Les européennes sont un scrutin où tu peux vraiment dévisser

Un proche d'Emmanuel Macron

« Nous avons un équilibre à trouver, avance un des principaux responsables de la campagne. Il nous faut à la fois dérouler notre projet et dénoncer l'hypocrisie du RN. » Le premier objectif doit permettre à la majorité de déclencher un mécanisme de vote utile, le second de réduire le retard pris sur la liste Bardella. Dans le même but stratégique, Valérie Hayer débattra demain sur CNews face à Marion Maréchal. Ce duel vise à faire exister la tête de liste de Reconquête (dans l'enquête Elabe, elle engrange un point grâce au forfait de Nicolas Dupont-Aignan) étouffée par le Rassemblement national. « Je pensais qu'elle serait plus forte et irait chercher davantage d'électeurs chez Jordan Bardella et François-Xavier Bellamy », observe une eurodéputée Renaissance.

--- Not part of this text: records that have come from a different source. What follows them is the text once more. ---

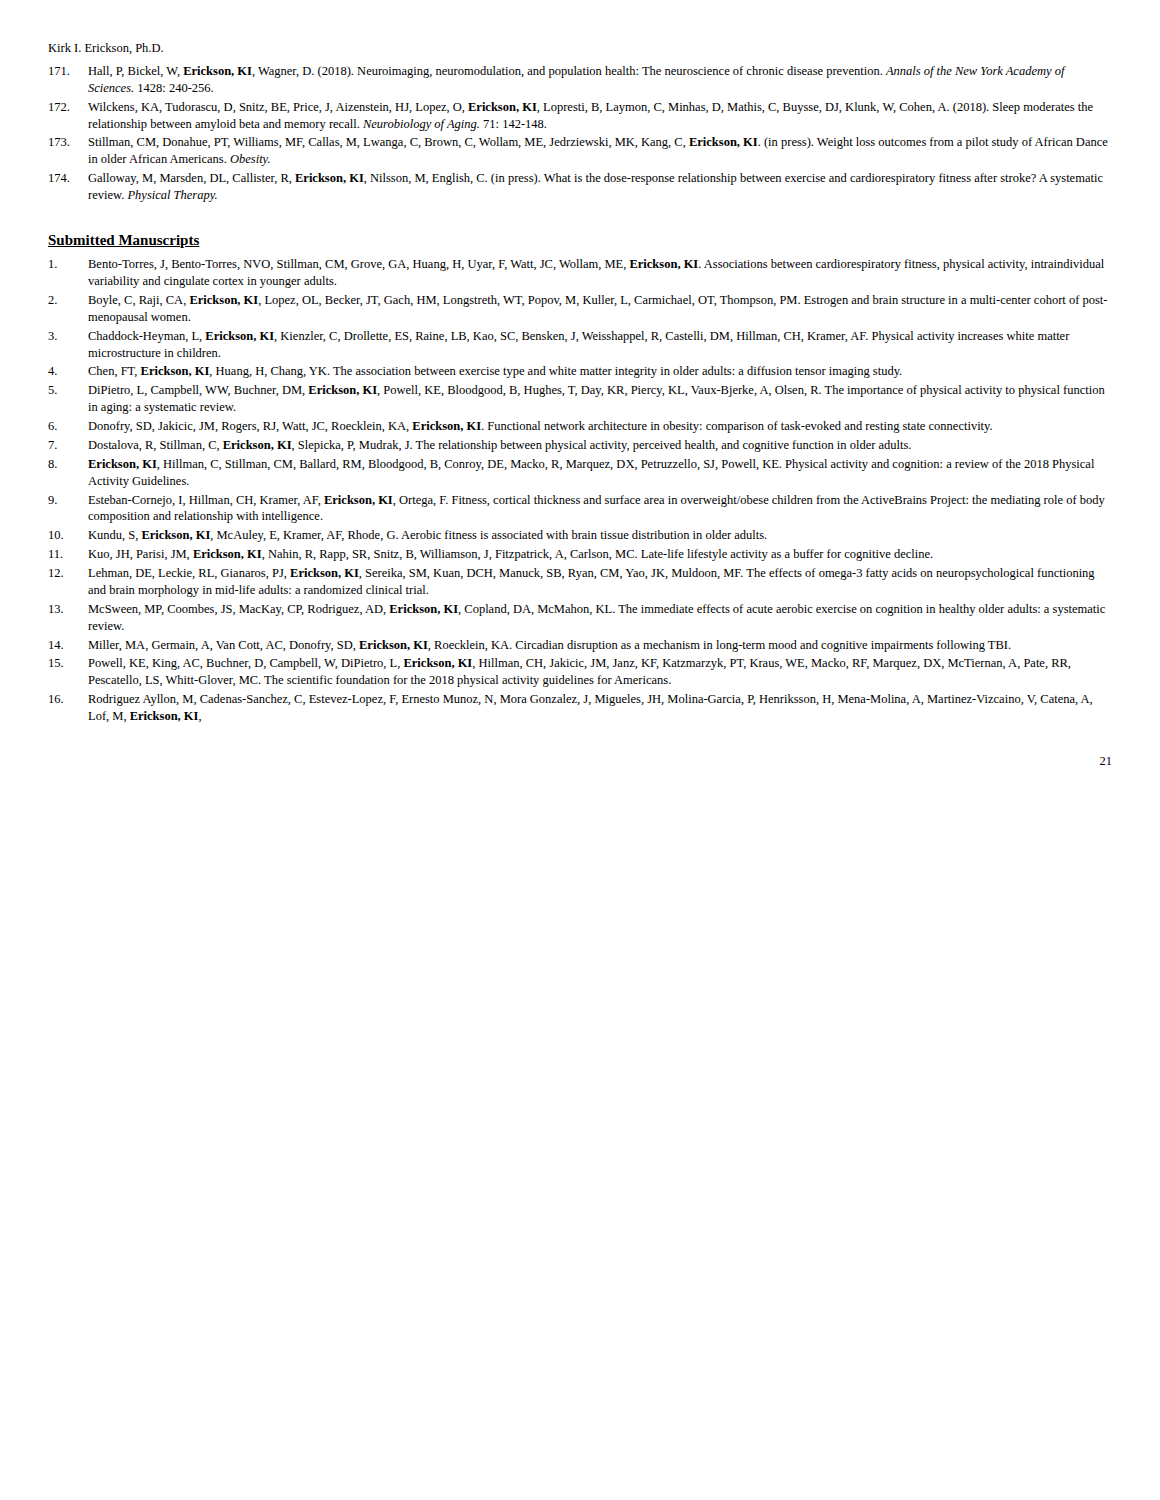Kirk I. Erickson, Ph.D.
171. Hall, P, Bickel, W, Erickson, KI, Wagner, D. (2018). Neuroimaging, neuromodulation, and population health: The neuroscience of chronic disease prevention. Annals of the New York Academy of Sciences. 1428: 240-256.
172. Wilckens, KA, Tudorascu, D, Snitz, BE, Price, J, Aizenstein, HJ, Lopez, O, Erickson, KI, Lopresti, B, Laymon, C, Minhas, D, Mathis, C, Buysse, DJ, Klunk, W, Cohen, A. (2018). Sleep moderates the relationship between amyloid beta and memory recall. Neurobiology of Aging. 71: 142-148.
173. Stillman, CM, Donahue, PT, Williams, MF, Callas, M, Lwanga, C, Brown, C, Wollam, ME, Jedrziewski, MK, Kang, C, Erickson, KI. (in press). Weight loss outcomes from a pilot study of African Dance in older African Americans. Obesity.
174. Galloway, M, Marsden, DL, Callister, R, Erickson, KI, Nilsson, M, English, C. (in press). What is the dose-response relationship between exercise and cardiorespiratory fitness after stroke? A systematic review. Physical Therapy.
Submitted Manuscripts
1. Bento-Torres, J, Bento-Torres, NVO, Stillman, CM, Grove, GA, Huang, H, Uyar, F, Watt, JC, Wollam, ME, Erickson, KI. Associations between cardiorespiratory fitness, physical activity, intraindividual variability and cingulate cortex in younger adults.
2. Boyle, C, Raji, CA, Erickson, KI, Lopez, OL, Becker, JT, Gach, HM, Longstreth, WT, Popov, M, Kuller, L, Carmichael, OT, Thompson, PM. Estrogen and brain structure in a multi-center cohort of post-menopausal women.
3. Chaddock-Heyman, L, Erickson, KI, Kienzler, C, Drollette, ES, Raine, LB, Kao, SC, Bensken, J, Weisshappel, R, Castelli, DM, Hillman, CH, Kramer, AF. Physical activity increases white matter microstructure in children.
4. Chen, FT, Erickson, KI, Huang, H, Chang, YK. The association between exercise type and white matter integrity in older adults: a diffusion tensor imaging study.
5. DiPietro, L, Campbell, WW, Buchner, DM, Erickson, KI, Powell, KE, Bloodgood, B, Hughes, T, Day, KR, Piercy, KL, Vaux-Bjerke, A, Olsen, R. The importance of physical activity to physical function in aging: a systematic review.
6. Donofry, SD, Jakicic, JM, Rogers, RJ, Watt, JC, Roecklein, KA, Erickson, KI. Functional network architecture in obesity: comparison of task-evoked and resting state connectivity.
7. Dostalova, R, Stillman, C, Erickson, KI, Slepicka, P, Mudrak, J. The relationship between physical activity, perceived health, and cognitive function in older adults.
8. Erickson, KI, Hillman, C, Stillman, CM, Ballard, RM, Bloodgood, B, Conroy, DE, Macko, R, Marquez, DX, Petruzzello, SJ, Powell, KE. Physical activity and cognition: a review of the 2018 Physical Activity Guidelines.
9. Esteban-Cornejo, I, Hillman, CH, Kramer, AF, Erickson, KI, Ortega, F. Fitness, cortical thickness and surface area in overweight/obese children from the ActiveBrains Project: the mediating role of body composition and relationship with intelligence.
10. Kundu, S, Erickson, KI, McAuley, E, Kramer, AF, Rhode, G. Aerobic fitness is associated with brain tissue distribution in older adults.
11. Kuo, JH, Parisi, JM, Erickson, KI, Nahin, R, Rapp, SR, Snitz, B, Williamson, J, Fitzpatrick, A, Carlson, MC. Late-life lifestyle activity as a buffer for cognitive decline.
12. Lehman, DE, Leckie, RL, Gianaros, PJ, Erickson, KI, Sereika, SM, Kuan, DCH, Manuck, SB, Ryan, CM, Yao, JK, Muldoon, MF. The effects of omega-3 fatty acids on neuropsychological functioning and brain morphology in mid-life adults: a randomized clinical trial.
13. McSween, MP, Coombes, JS, MacKay, CP, Rodriguez, AD, Erickson, KI, Copland, DA, McMahon, KL. The immediate effects of acute aerobic exercise on cognition in healthy older adults: a systematic review.
14. Miller, MA, Germain, A, Van Cott, AC, Donofry, SD, Erickson, KI, Roecklein, KA. Circadian disruption as a mechanism in long-term mood and cognitive impairments following TBI.
15. Powell, KE, King, AC, Buchner, D, Campbell, W, DiPietro, L, Erickson, KI, Hillman, CH, Jakicic, JM, Janz, KF, Katzmarzyk, PT, Kraus, WE, Macko, RF, Marquez, DX, McTiernan, A, Pate, RR, Pescatello, LS, Whitt-Glover, MC. The scientific foundation for the 2018 physical activity guidelines for Americans.
16. Rodriguez Ayllon, M, Cadenas-Sanchez, C, Estevez-Lopez, F, Ernesto Munoz, N, Mora Gonzalez, J, Migueles, JH, Molina-Garcia, P, Henriksson, H, Mena-Molina, A, Martinez-Vizcaino, V, Catena, A, Lof, M, Erickson, KI,
21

Une redistribution des cartes au sein de la gauche

Cela peut-il marcher ? « Les européennes sont un scrutin où tu peux vraiment dévisser », s'inquiète un proche d'Emmanuel Macron. En 2004, la liste chiraquienne avait ainsi obtenu 16,6% et en 2014, la liste hollandaise, 14%. C'est aussi une élection où le premier enjeu est de mobiliser son camp. Aujourd'hui, 58% des électeurs de la liste Hayer sont certains de voter pour elle, contre 79% de ceux de la liste Bardella. « C'est une certitude de choix assez faible, relève Bernard Sananès. Elle n'est également que de 54% en faveur de la liste Glucksmann et 47% de la liste LR menée par François-Xavier Bellamy. C'est là qu'il peut donc y avoir du mouvement et un enjeu. »

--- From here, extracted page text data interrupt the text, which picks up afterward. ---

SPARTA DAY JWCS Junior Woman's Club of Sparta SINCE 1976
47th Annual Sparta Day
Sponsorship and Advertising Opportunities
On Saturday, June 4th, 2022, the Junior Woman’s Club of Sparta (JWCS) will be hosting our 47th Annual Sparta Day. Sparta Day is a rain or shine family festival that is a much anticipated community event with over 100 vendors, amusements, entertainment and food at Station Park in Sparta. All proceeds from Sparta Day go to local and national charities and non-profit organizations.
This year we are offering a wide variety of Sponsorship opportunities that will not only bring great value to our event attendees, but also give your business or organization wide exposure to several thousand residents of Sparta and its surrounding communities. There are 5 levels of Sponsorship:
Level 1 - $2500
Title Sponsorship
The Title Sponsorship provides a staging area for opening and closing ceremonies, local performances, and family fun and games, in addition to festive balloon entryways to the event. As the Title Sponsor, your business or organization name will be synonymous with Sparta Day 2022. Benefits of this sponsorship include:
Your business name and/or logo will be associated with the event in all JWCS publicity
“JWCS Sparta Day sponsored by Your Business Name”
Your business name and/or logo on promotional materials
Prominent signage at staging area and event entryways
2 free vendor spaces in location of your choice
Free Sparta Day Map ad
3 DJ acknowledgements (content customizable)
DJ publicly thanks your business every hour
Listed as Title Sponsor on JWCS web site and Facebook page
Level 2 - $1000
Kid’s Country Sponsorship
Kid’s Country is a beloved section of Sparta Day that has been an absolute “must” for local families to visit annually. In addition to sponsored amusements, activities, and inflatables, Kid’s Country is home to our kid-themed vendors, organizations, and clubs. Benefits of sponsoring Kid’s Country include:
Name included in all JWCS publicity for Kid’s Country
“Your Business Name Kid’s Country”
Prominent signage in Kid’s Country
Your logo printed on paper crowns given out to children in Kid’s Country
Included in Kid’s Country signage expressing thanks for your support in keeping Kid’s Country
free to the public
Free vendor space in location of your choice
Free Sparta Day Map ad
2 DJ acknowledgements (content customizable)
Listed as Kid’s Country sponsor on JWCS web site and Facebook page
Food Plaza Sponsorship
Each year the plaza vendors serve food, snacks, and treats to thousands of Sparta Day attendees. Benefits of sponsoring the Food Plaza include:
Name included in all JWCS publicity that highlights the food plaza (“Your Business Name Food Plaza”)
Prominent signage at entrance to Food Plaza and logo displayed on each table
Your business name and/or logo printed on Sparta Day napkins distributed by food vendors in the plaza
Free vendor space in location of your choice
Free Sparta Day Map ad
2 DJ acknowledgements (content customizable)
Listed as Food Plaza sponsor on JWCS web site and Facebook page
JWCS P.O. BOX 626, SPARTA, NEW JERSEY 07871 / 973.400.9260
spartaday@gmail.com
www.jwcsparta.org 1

Si, dans la majorité, beaucoup s'inquiètent de la menace exercée par Raphaël Glucksmann, celui-ci profite d'abord d'une redistribution des cartes au sein de la gauche (il capte 25% des électeurs de 2022 de Jean-Luc Mélenchon et 26% de ceux de Yannick Jadot) plutôt que d'une fuite des électeurs d'Emmanuel Macron à son profit (il récupère 11% de ses électeurs de 2022). « Il prend plus de déçus du mélenchonisme que du macronisme », conclut Bernard Sananès.

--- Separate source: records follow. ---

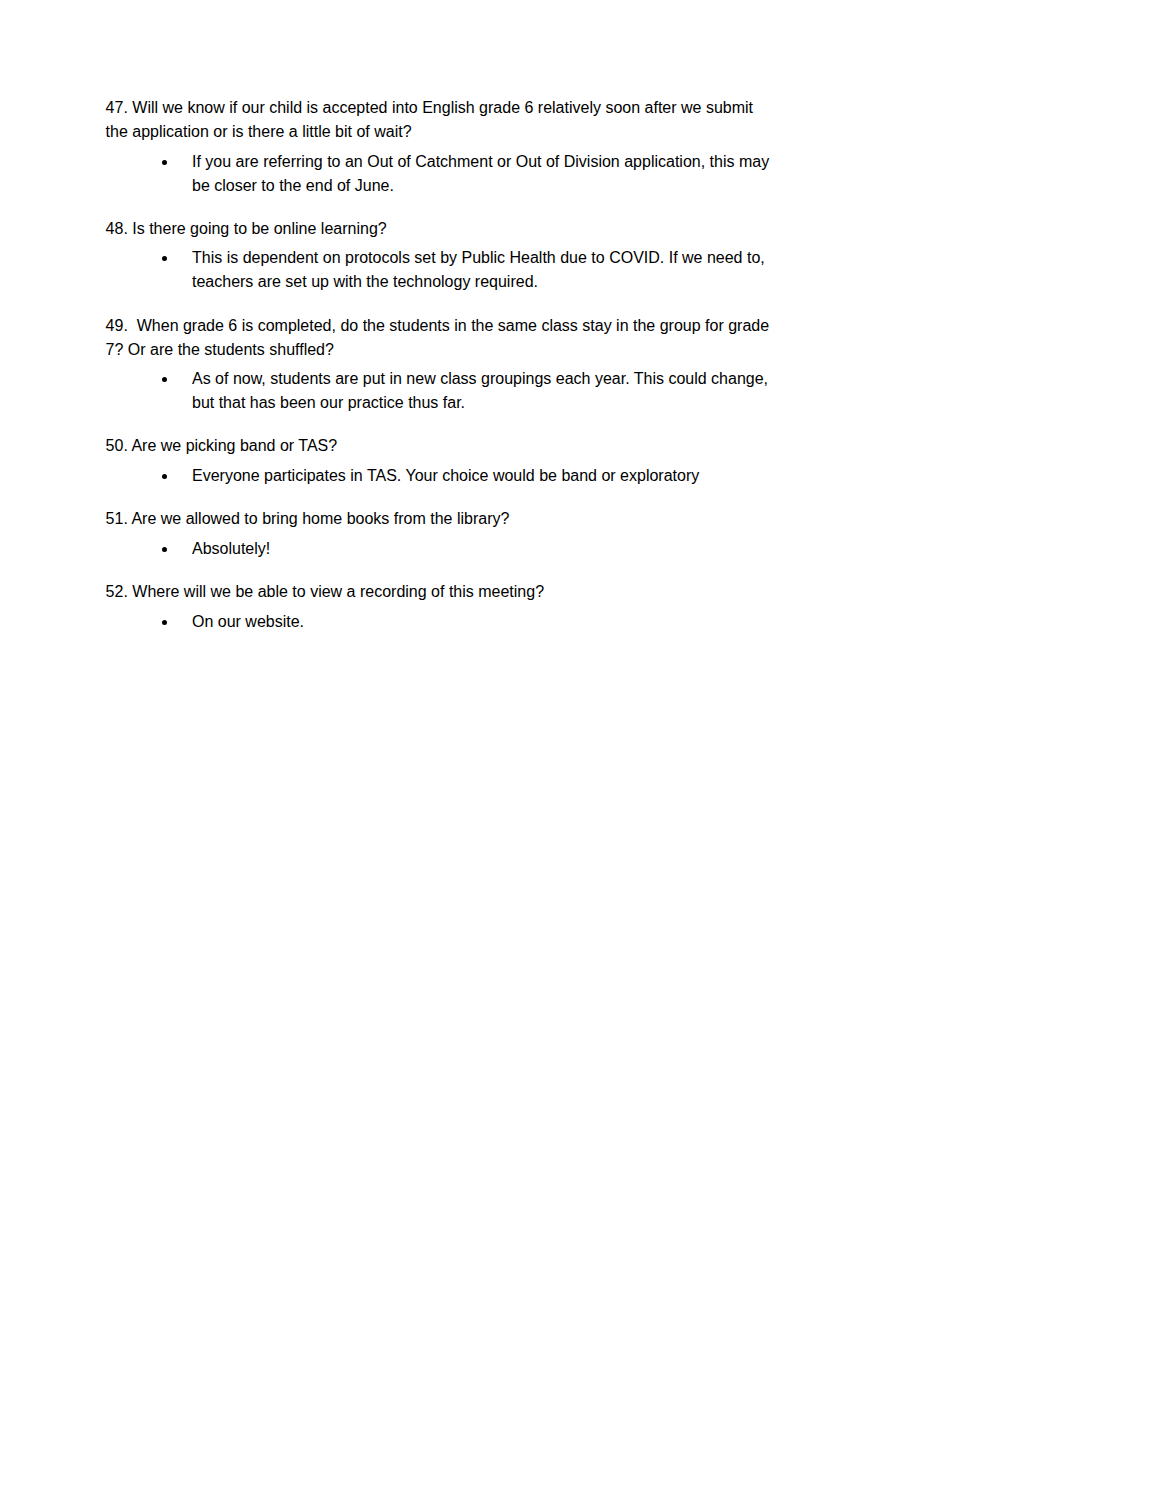47. Will we know if our child is accepted into English grade 6 relatively soon after we submit the application or is there a little bit of wait?
If you are referring to an Out of Catchment or Out of Division application, this may be closer to the end of June.
48. Is there going to be online learning?
This is dependent on protocols set by Public Health due to COVID. If we need to, teachers are set up with the technology required.
49. When grade 6 is completed, do the students in the same class stay in the group for grade 7? Or are the students shuffled?
As of now, students are put in new class groupings each year. This could change, but that has been our practice thus far.
50. Are we picking band or TAS?
Everyone participates in TAS. Your choice would be band or exploratory
51. Are we allowed to bring home books from the library?
Absolutely!
52. Where will we be able to view a recording of this meeting?
On our website.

Géographiquement, le camp présidentiel va privilégier ces prochaines semaines le Grand Ouest et les grandes villes, c'est-à-dire là où sont d'abord ses électeurs. Avant le 9 juin, dans la dernière ligne droite, Emmanuel Macron s'engagera en première ligne sous plusieurs formes qui ne sont pas encore tout à fait arrêtées (il pourrait notamment participer à un meeting à l'étranger). « Le militant de l'Europe qu'il est pense que c'est une élection existentielle », dit-on à l'Élysée. Pour le chef de l'État, c'est également un scrutin qui ne doit pas être un désastre et le priver d'oxygène pour ses trois dernières années de mandat.